» Written problem: Reproduce every one of the rows below word for word, keeping each line in the same order.

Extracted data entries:

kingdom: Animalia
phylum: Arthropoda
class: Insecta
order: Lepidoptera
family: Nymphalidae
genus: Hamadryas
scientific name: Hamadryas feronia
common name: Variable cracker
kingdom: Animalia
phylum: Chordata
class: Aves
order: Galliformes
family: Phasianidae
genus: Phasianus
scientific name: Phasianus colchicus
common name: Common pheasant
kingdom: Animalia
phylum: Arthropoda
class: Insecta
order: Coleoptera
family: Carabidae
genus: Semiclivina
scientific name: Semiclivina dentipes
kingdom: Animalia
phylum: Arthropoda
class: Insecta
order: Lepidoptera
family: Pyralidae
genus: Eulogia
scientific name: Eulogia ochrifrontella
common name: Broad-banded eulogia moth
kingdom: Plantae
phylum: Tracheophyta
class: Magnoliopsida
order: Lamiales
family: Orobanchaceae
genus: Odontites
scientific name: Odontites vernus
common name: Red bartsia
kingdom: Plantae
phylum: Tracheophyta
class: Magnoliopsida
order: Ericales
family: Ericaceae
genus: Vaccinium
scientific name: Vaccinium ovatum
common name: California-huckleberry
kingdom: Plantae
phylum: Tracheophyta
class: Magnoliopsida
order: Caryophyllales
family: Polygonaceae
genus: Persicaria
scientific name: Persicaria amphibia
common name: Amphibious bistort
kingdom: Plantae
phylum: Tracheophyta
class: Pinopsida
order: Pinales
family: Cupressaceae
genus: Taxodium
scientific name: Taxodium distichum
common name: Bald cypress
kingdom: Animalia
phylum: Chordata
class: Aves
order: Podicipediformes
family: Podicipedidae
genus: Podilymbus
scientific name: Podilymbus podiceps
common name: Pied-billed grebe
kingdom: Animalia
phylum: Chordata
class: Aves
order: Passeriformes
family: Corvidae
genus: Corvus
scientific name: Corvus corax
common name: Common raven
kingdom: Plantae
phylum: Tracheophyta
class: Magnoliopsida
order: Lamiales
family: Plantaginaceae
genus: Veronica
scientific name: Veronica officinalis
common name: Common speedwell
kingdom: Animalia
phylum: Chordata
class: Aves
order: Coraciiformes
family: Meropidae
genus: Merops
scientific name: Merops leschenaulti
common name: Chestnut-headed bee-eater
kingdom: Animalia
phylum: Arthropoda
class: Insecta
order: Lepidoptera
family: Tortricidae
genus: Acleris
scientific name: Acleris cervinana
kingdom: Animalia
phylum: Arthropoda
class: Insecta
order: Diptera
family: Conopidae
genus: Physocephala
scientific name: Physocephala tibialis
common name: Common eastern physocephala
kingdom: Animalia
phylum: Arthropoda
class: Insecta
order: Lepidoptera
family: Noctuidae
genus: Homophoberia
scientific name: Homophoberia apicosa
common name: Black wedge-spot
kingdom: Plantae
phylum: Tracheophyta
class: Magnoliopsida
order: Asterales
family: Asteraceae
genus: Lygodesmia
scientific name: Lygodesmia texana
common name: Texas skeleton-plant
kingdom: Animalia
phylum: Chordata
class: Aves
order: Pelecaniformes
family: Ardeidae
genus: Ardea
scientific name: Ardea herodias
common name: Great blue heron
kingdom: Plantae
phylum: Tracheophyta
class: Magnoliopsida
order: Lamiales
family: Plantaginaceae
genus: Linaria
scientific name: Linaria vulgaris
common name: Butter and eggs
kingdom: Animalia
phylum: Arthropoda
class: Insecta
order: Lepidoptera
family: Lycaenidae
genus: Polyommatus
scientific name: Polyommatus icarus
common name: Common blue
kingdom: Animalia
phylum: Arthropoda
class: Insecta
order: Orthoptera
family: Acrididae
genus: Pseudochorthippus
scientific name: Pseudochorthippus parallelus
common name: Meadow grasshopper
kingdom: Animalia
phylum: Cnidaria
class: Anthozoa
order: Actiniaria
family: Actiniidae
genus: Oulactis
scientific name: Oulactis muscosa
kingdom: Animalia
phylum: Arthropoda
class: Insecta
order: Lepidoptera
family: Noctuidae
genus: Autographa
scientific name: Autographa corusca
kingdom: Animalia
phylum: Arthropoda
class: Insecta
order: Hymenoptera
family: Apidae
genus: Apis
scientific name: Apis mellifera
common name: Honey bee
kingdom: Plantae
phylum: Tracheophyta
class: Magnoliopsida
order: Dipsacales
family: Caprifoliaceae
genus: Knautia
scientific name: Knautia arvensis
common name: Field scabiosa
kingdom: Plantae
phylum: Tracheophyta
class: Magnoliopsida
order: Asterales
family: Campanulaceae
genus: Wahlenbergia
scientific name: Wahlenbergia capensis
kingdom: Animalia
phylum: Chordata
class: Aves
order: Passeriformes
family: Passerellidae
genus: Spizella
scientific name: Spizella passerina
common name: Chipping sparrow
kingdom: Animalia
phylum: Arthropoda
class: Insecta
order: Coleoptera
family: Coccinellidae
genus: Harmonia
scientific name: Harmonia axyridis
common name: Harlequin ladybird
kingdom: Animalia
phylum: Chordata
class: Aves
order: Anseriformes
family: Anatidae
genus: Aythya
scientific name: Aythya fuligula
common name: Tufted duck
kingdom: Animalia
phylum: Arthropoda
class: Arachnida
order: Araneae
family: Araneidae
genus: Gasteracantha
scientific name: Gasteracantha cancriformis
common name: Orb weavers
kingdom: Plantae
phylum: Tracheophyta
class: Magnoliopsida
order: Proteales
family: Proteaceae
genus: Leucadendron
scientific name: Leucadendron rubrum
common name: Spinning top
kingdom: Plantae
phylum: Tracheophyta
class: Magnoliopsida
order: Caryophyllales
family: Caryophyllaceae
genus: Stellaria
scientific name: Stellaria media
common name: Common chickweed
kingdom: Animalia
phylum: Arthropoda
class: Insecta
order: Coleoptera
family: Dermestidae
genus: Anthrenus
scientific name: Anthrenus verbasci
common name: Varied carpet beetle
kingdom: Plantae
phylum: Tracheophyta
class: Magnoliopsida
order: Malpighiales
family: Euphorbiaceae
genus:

» The solution:
kingdom: Animalia
phylum: Arthropoda
class: Insecta
order: Lepidoptera
family: Nymphalidae
genus: Hamadryas
scientific name: Hamadryas feronia
common name: Variable cracker
kingdom: Animalia
phylum: Chordata
class: Aves
order: Galliformes
family: Phasianidae
genus: Phasianus
scientific name: Phasianus colchicus
common name: Common pheasant
kingdom: Animalia
phylum: Arthropoda
class: Insecta
order: Coleoptera
family: Carabidae
genus: Semiclivina
scientific name: Semiclivina dentipes
kingdom: Animalia
phylum: Arthropoda
class: Insecta
order: Lepidoptera
family: Pyralidae
genus: Eulogia
scientific name: Eulogia ochrifrontella
common name: Broad-banded eulogia moth
kingdom: Plantae
phylum: Tracheophyta
class: Magnoliopsida
order: Lamiales
family: Orobanchaceae
genus: Odontites
scientific name: Odontites vernus
common name: Red bartsia
kingdom: Plantae
phylum: Tracheophyta
class: Magnoliopsida
order: Ericales
family: Ericaceae
genus: Vaccinium
scientific name: Vaccinium ovatum
common name: California-huckleberry
kingdom: Plantae
phylum: Tracheophyta
class: Magnoliopsida
order: Caryophyllales
family: Polygonaceae
genus: Persicaria
scientific name: Persicaria amphibia
common name: Amphibious bistort
kingdom: Plantae
phylum: Tracheophyta
class: Pinopsida
order: Pinales
family: Cupressaceae
genus: Taxodium
scientific name: Taxodium distichum
common name: Bald cypress
kingdom: Animalia
phylum: Chordata
class: Aves
order: Podicipediformes
family: Podicipedidae
genus: Podilymbus
scientific name: Podilymbus podiceps
common name: Pied-billed grebe
kingdom: Animalia
phylum: Chordata
class: Aves
order: Passeriformes
family: Corvidae
genus: Corvus
scientific name: Corvus corax
common name: Common raven
kingdom: Plantae
phylum: Tracheophyta
class: Magnoliopsida
order: Lamiales
family: Plantaginaceae
genus: Veronica
scientific name: Veronica officinalis
common name: Common speedwell
kingdom: Animalia
phylum: Chordata
class: Aves
order: Coraciiformes
family: Meropidae
genus: Merops
scientific name: Merops leschenaulti
common name: Chestnut-headed bee-eater
kingdom: Animalia
phylum: Arthropoda
class: Insecta
order: Lepidoptera
family: Tortricidae
genus: Acleris
scientific name: Acleris cervinana
kingdom: Animalia
phylum: Arthropoda
class: Insecta
order: Diptera
family: Conopidae
genus: Physocephala
scientific name: Physocephala tibialis
common name: Common eastern physocephala
kingdom: Animalia
phylum: Arthropoda
class: Insecta
order: Lepidoptera
family: Noctuidae
genus: Homophoberia
scientific name: Homophoberia apicosa
common name: Black wedge-spot
kingdom: Plantae
phylum: Tracheophyta
class: Magnoliopsida
order: Asterales
family: Asteraceae
genus: Lygodesmia
scientific name: Lygodesmia texana
common name: Texas skeleton-plant
kingdom: Animalia
phylum: Chordata
class: Aves
order: Pelecaniformes
family: Ardeidae
genus: Ardea
scientific name: Ardea herodias
common name: Great blue heron
kingdom: Plantae
phylum: Tracheophyta
class: Magnoliopsida
order: Lamiales
family: Plantaginaceae
genus: Linaria
scientific name: Linaria vulgaris
common name: Butter and eggs
kingdom: Animalia
phylum: Arthropoda
class: Insecta
order: Lepidoptera
family: Lycaenidae
genus: Polyommatus
scientific name: Polyommatus icarus
common name: Common blue
kingdom: Animalia
phylum: Arthropoda
class: Insecta
order: Orthoptera
family: Acrididae
genus: Pseudochorthippus
scientific name: Pseudochorthippus parallelus
common name: Meadow grasshopper
kingdom: Animalia
phylum: Cnidaria
class: Anthozoa
order: Actiniaria
family: Actiniidae
genus: Oulactis
scientific name: Oulactis muscosa
kingdom: Animalia
phylum: Arthropoda
class: Insecta
order: Lepidoptera
family: Noctuidae
genus: Autographa
scientific name: Autographa corusca
kingdom: Animalia
phylum: Arthropoda
class: Insecta
order: Hymenoptera
family: Apidae
genus: Apis
scientific name: Apis mellifera
common name: Honey bee
kingdom: Plantae
phylum: Tracheophyta
class: Magnoliopsida
order: Dipsacales
family: Caprifoliaceae
genus: Knautia
scientific name: Knautia arvensis
common name: Field scabiosa
kingdom: Plantae
phylum: Tracheophyta
class: Magnoliopsida
order: Asterales
family: Campanulaceae
genus: Wahlenbergia
scientific name: Wahlenbergia capensis
kingdom: Animalia
phylum: Chordata
class: Aves
order: Passeriformes
family: Passerellidae
genus: Spizella
scientific name: Spizella passerina
common name: Chipping sparrow
kingdom: Animalia
phylum: Arthropoda
class: Insecta
order: Coleoptera
family: Coccinellidae
genus: Harmonia
scientific name: Harmonia axyridis
common name: Harlequin ladybird
kingdom: Animalia
phylum: Chordata
class: Aves
order: Anseriformes
family: Anatidae
genus: Aythya
scientific name: Aythya fuligula
common name: Tufted duck
kingdom: Animalia
phylum: Arthropoda
class: Arachnida
order: Araneae
family: Araneidae
genus: Gasteracantha
scientific name: Gasteracantha cancriformis
common name: Orb weavers
kingdom: Plantae
phylum: Tracheophyta
class: Magnoliopsida
order: Proteales
family: Proteaceae
genus: Leucadendron
scientific name: Leucadendron rubrum
common name: Spinning top
kingdom: Plantae
phylum: Tracheophyta
class: Magnoliopsida
order: Caryophyllales
family: Caryophyllaceae
genus: Stellaria
scientific name: Stellaria media
common name: Common chickweed
kingdom: Animalia
phylum: Arthropoda
class: Insecta
order: Coleoptera
family: Dermestidae
genus: Anthrenus
scientific name: Anthrenus verbasci
common name: Varied carpet beetle
kingdom: Plantae
phylum: Tracheophyta
class: Magnoliopsida
order: Malpighiales
family: Euphorbiaceae
genus:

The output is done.